Sanahujas, Simon – Dubourthoumieu, Gwenn. Interview avec les auteurs d’À la poursuite de Dracula

Bonjour Simon, bonjour Gwenn. Pouvez-vous vous présenter pour les internautes de Vampirisme.com ?

Gwenn Dubourthoumieu : je suis photographe professionnel depuis près de trois ans. Avant de m’intéresser à la photographie, j’ai beaucoup voyagé, travaillant pour des associations d’aide humanitaire, principalement en Afrique mais également en Asie. Et avant ça, j’étais un grand fan de littérature et d’univers fantastiques. C’est un peu tout cela qu’on retrouve dans le projet À la poursuite de Dracula et dans les précédents, Conan le Texan et Sur la piste de Tarzan ; une symbiose de mes différentes passions : la photographie, le voyage et la littérature fantastique.

Simon Sanahujas : Je suis écrivain de manière officielle depuis 2005, date de publication de mon premier roman, et de manière officieuse depuis l’adolescence. J’ai commencé par écrire de la Science-Fiction avec le diptyque Suleyman qui est en cours de réédition en format poche par les éditions Lokomodo, puis des romans de fantasy (Les chroniques de Karn chez Asgard). Parallèlement à cela, j’ai toujours travaillé à des articles d’études sur différents auteurs et œuvres, jusqu’à rédiger un essai consacré à Conan le barbare qui, de manière détournée, nous a amené au premier volume de notre série de voyages imaginaires.

Vous venez de sortir A la poursuite de Dracula, aux Moutons Electriques. Pouvez-vous nous parler de le genèse de ce livre ? Comment s’intègre t’il dans la série déjà constituée de vos voyages autour de Conan et de Tarzan ?

Simon : Lorsque nous avons produit notre premier récit de voyage (Conan le Texan), nous avons immédiatement et de forte manière été emballés par le concept. Nous n’étions pas revenus du Texas que nous cherchions déjà d’autres personnages qui pourraient se prêter à l’exercice d’une manière similaire. Pour cela, il nous fallait des personnages relativement connus d’une part, et qui puissent aisément s’associer à un nombre limité de lieux d’autre part, afin que le voyage ne se transforme pas en tour du monde. C’est important car chaque endroit de notre planète possède une atmosphère, et c’est cette atmosphère qui nous intéresse, par opposition ou adéquation avec le personnage.

Après Sur la piste de Tarzan, Dracula s’est imposé de lui-même, je crois d’ailleurs que nous l’avions déjà évoqué avant de faire Tarzan, mais à l’époque j’avais envie de retourner en Afrique… Et Dracula s’intègre parfaitement dans la série : il s’agit encore une fois de littérature alliant populaire et fantastique, l’auteur est un incontournable du genre, et on ne s’éloigne guère de notre époque littéraire (Dracula en 1897, Tarzan en 1912 et Conan en 1932).

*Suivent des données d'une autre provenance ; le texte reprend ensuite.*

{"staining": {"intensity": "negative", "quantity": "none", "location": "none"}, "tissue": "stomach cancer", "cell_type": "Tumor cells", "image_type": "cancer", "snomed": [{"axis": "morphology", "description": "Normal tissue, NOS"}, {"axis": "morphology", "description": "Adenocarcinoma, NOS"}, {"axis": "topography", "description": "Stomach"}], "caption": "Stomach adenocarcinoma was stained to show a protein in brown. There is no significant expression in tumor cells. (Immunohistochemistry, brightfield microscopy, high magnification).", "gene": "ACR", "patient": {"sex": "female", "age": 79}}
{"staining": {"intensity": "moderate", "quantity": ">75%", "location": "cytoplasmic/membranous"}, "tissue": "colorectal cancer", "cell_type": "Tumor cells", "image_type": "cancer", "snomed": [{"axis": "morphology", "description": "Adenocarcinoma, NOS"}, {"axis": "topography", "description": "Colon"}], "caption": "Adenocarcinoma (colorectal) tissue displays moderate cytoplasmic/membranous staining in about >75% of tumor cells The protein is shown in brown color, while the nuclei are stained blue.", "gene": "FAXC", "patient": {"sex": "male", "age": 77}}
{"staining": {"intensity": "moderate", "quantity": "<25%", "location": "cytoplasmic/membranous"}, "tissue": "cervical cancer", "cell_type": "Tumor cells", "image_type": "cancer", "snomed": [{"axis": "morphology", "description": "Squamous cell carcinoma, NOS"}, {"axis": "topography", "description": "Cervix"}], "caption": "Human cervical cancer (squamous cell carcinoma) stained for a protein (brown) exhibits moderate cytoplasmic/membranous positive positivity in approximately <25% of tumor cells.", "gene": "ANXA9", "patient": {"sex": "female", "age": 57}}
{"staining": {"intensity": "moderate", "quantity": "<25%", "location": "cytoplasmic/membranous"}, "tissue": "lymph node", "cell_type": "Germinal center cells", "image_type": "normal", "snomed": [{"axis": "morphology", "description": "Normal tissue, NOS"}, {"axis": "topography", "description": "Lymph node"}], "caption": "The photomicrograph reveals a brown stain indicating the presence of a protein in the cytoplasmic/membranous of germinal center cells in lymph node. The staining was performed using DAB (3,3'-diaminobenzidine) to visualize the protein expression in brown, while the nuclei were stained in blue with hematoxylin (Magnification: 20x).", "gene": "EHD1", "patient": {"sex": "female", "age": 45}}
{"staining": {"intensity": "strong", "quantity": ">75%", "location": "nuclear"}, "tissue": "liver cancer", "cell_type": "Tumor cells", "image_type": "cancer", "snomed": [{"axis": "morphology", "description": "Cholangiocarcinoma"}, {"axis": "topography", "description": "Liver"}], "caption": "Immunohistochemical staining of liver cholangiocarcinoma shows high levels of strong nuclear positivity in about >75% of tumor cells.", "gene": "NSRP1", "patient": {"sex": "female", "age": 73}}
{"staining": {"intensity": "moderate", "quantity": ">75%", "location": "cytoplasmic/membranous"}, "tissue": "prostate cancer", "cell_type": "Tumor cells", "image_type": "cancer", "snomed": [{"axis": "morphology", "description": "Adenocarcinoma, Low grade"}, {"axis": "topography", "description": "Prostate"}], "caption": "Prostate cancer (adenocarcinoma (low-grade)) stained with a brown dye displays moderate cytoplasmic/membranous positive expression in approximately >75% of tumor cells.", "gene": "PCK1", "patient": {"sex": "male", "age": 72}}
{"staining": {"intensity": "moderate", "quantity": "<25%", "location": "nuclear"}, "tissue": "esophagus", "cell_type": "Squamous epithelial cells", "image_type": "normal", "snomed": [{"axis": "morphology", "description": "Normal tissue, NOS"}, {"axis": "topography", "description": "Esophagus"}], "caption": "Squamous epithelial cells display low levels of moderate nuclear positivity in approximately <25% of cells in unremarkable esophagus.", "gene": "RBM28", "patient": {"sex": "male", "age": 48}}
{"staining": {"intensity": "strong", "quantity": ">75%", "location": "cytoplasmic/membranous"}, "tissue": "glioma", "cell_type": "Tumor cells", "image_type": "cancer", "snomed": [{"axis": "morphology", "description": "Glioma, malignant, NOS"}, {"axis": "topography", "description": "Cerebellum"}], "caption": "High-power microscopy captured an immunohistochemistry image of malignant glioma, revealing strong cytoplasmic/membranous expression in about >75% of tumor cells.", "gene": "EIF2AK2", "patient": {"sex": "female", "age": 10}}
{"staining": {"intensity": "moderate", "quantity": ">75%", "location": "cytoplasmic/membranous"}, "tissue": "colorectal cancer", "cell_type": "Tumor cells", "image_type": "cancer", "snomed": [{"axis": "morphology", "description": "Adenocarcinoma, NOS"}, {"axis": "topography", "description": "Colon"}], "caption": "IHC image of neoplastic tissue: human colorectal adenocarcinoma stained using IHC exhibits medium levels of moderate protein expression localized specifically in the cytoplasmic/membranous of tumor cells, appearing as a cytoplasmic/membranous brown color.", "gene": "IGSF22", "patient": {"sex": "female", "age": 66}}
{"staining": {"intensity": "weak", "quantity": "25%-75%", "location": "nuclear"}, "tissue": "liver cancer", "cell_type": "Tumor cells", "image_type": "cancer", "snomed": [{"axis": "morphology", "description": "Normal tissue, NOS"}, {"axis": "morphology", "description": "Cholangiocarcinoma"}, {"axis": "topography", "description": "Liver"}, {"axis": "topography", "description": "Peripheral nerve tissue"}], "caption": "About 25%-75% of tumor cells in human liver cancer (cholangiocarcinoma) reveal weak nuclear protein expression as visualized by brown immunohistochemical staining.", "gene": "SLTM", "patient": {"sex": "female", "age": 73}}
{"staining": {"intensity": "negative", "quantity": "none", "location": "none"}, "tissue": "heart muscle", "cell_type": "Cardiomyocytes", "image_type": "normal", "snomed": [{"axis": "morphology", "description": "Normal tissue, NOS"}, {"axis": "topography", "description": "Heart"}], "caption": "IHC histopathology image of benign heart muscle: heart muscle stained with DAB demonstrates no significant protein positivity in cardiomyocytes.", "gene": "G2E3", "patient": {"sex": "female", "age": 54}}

Comment la photo s’intègre t’elle dans votre processus de création pour cette série ? Légitime t’elle le texte ou est-elle parfois à la base de ce dernier ?

Gwenn : À l’origine du projet était la volonté de travailler ensemble et de lier photojournalisme et littérature fantastique. La photographie ne légitime en aucun cas le texte et n’est pas à la base de ce dernier. Simon et moi menons l’aventure de front, ensemble, et nous la racontons chacun avec nos propres outils. Bien sûr, à la mise en page du livre, des choix doivent intervenir et deux approches s’opposent : je suis plutôt partisan d’une photographie ou l’accent est mis sur l’esthétique et la force d’évocation des images, afin de créer une ambiance qui vient compléter le récit, alors que Simon est plutôt partisan d’une photographie qui vienne illustrer ce qui est dit dans le récit. Le résultat final est un mixe des deux.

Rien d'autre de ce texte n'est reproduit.